::: Text provided
Fork, Exec and Process control

fork():

The fork() system call will spawn a new child process which is an identical process to the parent except that has a new system process ID. The process is copied in memory from the parent and a new process structure is assigned by the kernel. The return value of the function is which discriminates the two threads of execution. A zero is returned by the fork function in the child's process.

The environment, resource limits, umask, controlling terminal, current working directory, root directory, signal masks and other process resources are also duplicated from the parent in the forked child process.

Example:

#include <iostream>
#include <string>

// Required by for routine
#include <sys/types.h>
#include <unistd.h>

#include <stdlib.h>   // Declaration for exit()

using namespace std;

int globalVariable = 2;

main()
{
   string sIdentifier;
   int    iStackVariable = 20;

   pid_t pID = fork();
   if (pID == 0)                // child
   {
      // Code only executed by child process

      sIdentifier = "Child Process: ";
      globalVariable++;
      iStackVariable++;
    }
    else if (pID < 0)            // failed to fork
    {
        cerr << "Failed to fork" << endl;
        exit(1);
        // Throw exception
    }
    else                                   // parent
    {
      // Code only executed by parent process

      sIdentifier = "Parent Process:";
    }

    // Code executed by both parent and child.
  
    cout << sIdentifier;
    cout << " Global variable: " << globalVariable;
    cout << " Stack variable: "  << iStackVariable << endl;
}

Compile: g++ -o ForkTest ForkTest.cpp
Run: ForkTest

Parent Process: Global variable: 2 Stack variable: 20
Child Process:  Global variable: 3 Stack variable: 21

[Potential Pitfall]: Some memory duplicated by a forked process such as file pointers, will cause intermixed output from both processes. Use the wait() function so that the processes do not access the file at the same time or open unique file descriptors. Some like stdout or stderr will be shared unless synchronized using wait() or some other mechanism. The file close on exit is another gotcha. A terminating process will close files before exiting. File locks set by the parent process are not inherited by the child process.

[Potential Pitfall]: Race conditions can be created due to the unpredictability of when the kernel scheduler runs portions or time slices of the process. One can use wait(). the use of sleep() does not guarentee reliability of execution on a heavily loaded system as the scheduler behavior is not predictable by the application.

Note on exit() vs _exit(): The C library function exit() calls the kernel system call _exit() internally. The kernel system call _exit() will cause the kernel to close descriptors, free memory, and perform the kernel terminating process clean-up. The C library function exit() call will flush I/O buffers and perform aditional clean-up before calling _exit() internally. The function exit(status) causes the executable to return "status" as the return code for main(). When exit(status) is called by a child process, it allows the parent process to examine the terminating status of the child (if it terminates first). Without this call (or a call from main() to return()) and specifying the status argument, the process will not return a value.
::::::
▶ **What you have to do**
From the fork and process control text above, retype the passage starting with "The environment, resource" and going on through "Declaration for exit()", word for word.
::: Data shown
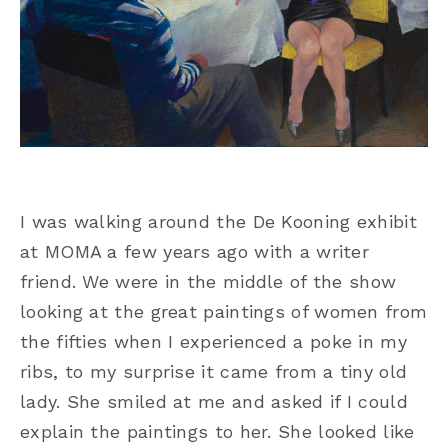
I was walking around the De Kooning exhibit
at MOMA a few years ago with a writer
friend. We were in the middle of the show
looking at the great paintings of women from
the fifties when I experienced a poke in my
ribs, to my surprise it came from a tiny old
lady. She smiled at me and asked if I could
explain the paintings to her. She looked like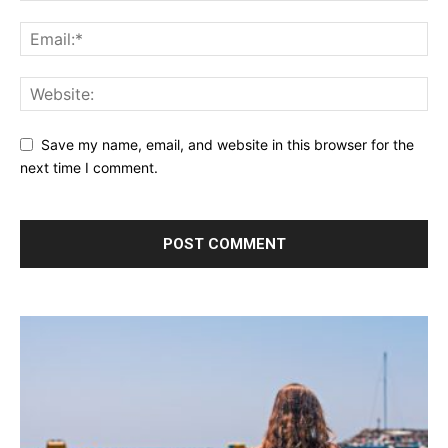
Save my name, email, and website in this browser for the
next time I comment.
::::::
▶ **Solution for this problem**
The environment, resource limits, umask, controlling terminal, current working directory, root directory, signal masks and other process resources are also duplicated from the parent in the forked child process.

Example:

#include <iostream>
#include <string>

// Required by for routine
#include <sys/types.h>
#include <unistd.h>

#include <stdlib.h>   // Declaration for exit()